_Tasks to perform_.
A) In the extract on brain tumor research, which three markers are given as examples of the theranostic groups?
B) Carry on the extract on brain tumor research from the point where it stops.

_Extract_.
##############################
In addition, certain non-tumoral brain lesions (e.g. malformations) can be similarly
classified according to their molecular and mutational profile.
This project aims to make a decisive contribution to these objectives.
Description:
Over the past 15 years, knowledge of these tumors has increased exponentially, thanks to the
genomic revolution (high-throughput sequencing, methylome analysis), which has improved their
classification, defining homogeneous prognostic, predictive and even theranostic groups
(BRAF, FGFR, NTRK). This knowledge has only progressed thanks to access to tumor samples, but
also to constitutional DNA and liquid biopsies.
##############################
Chart analysis data

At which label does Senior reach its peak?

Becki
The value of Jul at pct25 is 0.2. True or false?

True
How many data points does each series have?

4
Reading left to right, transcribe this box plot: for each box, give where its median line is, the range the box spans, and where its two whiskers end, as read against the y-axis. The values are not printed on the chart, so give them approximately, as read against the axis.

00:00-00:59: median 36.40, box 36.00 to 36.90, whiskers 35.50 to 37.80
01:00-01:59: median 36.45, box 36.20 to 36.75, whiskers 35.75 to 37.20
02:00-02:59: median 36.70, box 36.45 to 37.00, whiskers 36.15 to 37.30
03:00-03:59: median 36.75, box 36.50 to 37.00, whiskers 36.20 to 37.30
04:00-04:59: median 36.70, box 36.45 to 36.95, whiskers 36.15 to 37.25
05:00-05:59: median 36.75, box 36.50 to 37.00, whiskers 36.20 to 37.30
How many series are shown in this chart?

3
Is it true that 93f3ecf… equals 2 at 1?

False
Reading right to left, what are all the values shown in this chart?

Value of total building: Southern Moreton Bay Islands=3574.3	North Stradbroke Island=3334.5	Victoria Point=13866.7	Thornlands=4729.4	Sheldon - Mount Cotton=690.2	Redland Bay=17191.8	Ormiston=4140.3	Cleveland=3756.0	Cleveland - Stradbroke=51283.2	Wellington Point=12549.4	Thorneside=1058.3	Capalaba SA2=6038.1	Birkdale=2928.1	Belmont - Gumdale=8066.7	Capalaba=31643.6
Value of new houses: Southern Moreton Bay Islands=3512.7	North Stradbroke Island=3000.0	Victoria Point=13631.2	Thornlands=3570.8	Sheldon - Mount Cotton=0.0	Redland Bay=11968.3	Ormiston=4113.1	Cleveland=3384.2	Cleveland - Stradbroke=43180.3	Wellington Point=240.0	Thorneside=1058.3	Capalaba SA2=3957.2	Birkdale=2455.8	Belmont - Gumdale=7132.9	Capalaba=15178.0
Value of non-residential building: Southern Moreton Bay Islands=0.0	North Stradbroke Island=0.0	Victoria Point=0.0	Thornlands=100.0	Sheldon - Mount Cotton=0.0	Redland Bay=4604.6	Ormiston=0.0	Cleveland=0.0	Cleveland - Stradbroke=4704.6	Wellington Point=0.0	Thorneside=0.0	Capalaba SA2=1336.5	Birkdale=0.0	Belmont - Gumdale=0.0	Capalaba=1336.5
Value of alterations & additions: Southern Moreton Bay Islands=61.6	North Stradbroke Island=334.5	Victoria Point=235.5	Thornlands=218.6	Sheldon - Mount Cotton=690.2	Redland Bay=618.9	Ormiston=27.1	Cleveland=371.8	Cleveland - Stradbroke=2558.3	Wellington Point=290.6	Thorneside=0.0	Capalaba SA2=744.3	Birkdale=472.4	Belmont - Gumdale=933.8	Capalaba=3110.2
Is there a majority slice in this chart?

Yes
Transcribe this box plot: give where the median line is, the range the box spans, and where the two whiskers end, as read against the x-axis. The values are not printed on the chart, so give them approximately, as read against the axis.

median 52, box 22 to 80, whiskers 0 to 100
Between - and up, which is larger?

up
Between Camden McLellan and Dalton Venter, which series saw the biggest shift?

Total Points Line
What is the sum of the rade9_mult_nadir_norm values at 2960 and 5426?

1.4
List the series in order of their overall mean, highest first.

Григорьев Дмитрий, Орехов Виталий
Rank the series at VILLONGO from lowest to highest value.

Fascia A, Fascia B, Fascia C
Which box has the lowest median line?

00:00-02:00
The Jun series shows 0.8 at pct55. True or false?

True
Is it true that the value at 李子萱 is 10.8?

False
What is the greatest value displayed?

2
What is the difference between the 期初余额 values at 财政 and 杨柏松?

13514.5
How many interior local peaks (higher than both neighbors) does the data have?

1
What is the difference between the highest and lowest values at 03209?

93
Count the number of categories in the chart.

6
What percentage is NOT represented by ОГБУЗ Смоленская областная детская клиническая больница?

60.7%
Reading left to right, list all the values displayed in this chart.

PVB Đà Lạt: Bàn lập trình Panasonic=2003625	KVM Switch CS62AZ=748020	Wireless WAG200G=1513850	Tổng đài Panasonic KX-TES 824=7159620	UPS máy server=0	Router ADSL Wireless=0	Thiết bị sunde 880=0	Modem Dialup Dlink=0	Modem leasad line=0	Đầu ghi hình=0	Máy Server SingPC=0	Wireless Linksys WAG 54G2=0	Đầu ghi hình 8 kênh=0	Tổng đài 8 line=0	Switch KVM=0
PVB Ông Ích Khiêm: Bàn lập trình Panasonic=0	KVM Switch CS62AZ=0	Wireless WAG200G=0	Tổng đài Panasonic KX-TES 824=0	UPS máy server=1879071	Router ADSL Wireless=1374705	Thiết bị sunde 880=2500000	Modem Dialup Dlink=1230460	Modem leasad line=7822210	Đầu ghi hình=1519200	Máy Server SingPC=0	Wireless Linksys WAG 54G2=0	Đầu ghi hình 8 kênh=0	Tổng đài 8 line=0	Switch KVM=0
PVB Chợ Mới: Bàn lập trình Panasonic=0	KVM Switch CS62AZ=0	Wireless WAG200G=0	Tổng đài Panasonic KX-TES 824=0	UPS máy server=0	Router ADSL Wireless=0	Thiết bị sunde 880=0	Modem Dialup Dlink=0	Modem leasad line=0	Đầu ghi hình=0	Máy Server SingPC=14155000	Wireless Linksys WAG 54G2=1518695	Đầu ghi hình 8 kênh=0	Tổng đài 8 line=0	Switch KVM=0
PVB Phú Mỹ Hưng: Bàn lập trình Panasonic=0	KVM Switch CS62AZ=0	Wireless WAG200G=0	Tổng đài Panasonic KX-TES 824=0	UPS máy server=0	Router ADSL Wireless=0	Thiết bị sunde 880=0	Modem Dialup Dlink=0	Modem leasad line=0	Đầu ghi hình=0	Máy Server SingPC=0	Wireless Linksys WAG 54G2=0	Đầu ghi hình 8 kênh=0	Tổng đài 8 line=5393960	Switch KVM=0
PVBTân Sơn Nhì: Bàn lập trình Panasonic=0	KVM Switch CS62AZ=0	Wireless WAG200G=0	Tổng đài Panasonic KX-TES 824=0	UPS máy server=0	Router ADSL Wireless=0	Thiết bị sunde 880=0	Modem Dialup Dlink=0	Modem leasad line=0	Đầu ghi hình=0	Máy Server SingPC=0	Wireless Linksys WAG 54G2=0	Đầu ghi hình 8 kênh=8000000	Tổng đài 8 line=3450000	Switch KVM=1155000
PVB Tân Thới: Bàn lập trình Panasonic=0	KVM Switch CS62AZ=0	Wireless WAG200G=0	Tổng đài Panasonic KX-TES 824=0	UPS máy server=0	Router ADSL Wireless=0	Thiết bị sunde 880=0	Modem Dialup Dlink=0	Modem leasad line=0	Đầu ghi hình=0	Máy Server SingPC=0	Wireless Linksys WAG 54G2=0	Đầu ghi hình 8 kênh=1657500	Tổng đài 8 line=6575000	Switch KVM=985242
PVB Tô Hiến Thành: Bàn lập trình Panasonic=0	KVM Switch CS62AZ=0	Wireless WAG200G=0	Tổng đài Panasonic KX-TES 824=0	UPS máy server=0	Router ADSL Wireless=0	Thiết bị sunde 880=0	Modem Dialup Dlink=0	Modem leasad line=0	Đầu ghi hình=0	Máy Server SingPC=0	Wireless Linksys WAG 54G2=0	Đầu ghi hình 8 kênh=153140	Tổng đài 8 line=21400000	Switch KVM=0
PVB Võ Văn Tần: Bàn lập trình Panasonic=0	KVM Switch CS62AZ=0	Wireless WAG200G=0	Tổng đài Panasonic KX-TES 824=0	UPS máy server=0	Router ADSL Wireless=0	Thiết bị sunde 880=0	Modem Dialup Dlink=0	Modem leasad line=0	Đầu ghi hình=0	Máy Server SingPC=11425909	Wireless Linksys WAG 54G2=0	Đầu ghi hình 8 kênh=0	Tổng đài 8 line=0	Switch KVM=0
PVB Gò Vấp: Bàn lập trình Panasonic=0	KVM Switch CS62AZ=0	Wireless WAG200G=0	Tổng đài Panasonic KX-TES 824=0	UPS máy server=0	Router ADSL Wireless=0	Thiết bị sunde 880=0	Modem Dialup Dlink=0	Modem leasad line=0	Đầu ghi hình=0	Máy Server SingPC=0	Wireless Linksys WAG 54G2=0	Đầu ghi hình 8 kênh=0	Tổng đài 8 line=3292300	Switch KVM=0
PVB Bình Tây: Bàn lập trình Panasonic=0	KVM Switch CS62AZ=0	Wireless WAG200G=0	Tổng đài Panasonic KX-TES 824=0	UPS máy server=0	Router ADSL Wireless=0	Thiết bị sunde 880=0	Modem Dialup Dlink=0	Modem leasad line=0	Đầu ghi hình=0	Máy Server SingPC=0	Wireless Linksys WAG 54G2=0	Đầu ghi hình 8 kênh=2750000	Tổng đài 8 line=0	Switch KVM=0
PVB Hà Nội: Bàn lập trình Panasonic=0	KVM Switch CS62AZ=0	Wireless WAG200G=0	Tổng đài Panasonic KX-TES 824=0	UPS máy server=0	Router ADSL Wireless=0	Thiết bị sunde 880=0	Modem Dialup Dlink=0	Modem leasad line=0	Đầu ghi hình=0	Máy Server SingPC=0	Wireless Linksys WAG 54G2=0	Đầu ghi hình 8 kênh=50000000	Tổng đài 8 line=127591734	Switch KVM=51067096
##############################
_Answers for this exercise_.
A) BRAF, FGFR and NTRK.

B)
The histo-pronostic classification of these tumors is constantly evolving, as evidenced by
the new WHO 2021 version, which integrates more and more molecular markers for diagnosis (in
which the team participated), and considerably modifies nosological frameworks. This process
began with the 2007 classification, which was purely morphological and particularly
unsatisfactory, with over 30% inter-observer diagnostic discordance, and the 2016 version has
considerably clarified the classification of grade 2 and 3 gliomas, by integrating biomarkers
that are now unavoidable, such as 1p19q codeletion and IDH1 and IDH2 mutation: however, it
has taken several years for these markers to be routinely performed and managed. The
extremely rapid evolution of diagnostic criteria is illustrated by the c-impact now
initiative, which has regularly revisited the classification of primary brain tumours, and
gliomas in particular, in the light of the most recent publications, and on which the 2021
classification is based: however, certain data are still fragile and criticized because they
are based on limited series (for example, the definition of grade 2 gliomas, reclassified as
"molecular glioblastomas".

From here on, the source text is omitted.